:: YOUR TASK ::
Only the lines from the one that contains "cs nopw 0x0(%rax,%rax,1)" through the final line of the entries should be repeated, exactly as written.

=== MATERIAL FOR THE TASK ===

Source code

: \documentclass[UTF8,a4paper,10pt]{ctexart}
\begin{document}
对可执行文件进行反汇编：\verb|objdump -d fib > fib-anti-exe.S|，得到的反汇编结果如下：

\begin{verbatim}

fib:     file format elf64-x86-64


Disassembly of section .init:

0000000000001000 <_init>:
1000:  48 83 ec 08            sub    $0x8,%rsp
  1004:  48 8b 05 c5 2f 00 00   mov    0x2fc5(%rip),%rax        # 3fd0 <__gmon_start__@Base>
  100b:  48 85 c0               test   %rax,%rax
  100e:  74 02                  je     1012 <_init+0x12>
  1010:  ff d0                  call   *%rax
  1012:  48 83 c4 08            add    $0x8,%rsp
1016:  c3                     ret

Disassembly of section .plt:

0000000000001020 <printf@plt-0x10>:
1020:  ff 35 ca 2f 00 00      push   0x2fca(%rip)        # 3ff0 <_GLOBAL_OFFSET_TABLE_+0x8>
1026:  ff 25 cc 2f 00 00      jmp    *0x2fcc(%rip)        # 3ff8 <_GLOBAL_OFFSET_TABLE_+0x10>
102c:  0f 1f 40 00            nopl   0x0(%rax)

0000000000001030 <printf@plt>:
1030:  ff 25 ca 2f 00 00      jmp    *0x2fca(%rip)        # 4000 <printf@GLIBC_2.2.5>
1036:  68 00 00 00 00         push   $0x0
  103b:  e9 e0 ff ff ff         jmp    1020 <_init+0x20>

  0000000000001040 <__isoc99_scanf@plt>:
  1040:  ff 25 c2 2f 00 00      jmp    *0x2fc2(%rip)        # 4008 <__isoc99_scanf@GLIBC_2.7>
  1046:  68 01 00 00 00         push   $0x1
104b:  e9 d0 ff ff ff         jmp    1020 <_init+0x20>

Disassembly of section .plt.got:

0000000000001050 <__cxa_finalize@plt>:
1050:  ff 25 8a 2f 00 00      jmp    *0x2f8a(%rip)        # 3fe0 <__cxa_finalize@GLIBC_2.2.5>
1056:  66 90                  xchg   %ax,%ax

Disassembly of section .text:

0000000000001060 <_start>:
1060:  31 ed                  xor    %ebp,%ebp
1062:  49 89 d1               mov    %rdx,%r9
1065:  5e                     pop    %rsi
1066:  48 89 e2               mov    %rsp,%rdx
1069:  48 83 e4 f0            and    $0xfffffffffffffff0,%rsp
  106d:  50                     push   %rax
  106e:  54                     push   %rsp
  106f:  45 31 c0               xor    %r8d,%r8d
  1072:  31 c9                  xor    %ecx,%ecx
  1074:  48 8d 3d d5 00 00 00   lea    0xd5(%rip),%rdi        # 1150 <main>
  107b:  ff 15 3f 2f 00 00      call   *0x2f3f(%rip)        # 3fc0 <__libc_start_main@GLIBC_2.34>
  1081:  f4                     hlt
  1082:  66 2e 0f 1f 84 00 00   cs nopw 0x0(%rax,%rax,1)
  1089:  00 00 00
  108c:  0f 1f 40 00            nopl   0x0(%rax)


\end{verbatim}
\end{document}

===

:: EXERCISE RESPONSE ::
  1082:  66 2e 0f 1f 84 00 00   cs nopw 0x0(%rax,%rax,1)
  1089:  00 00 00
  108c:  0f 1f 40 00            nopl   0x0(%rax)


\end{verbatim}
\end{document}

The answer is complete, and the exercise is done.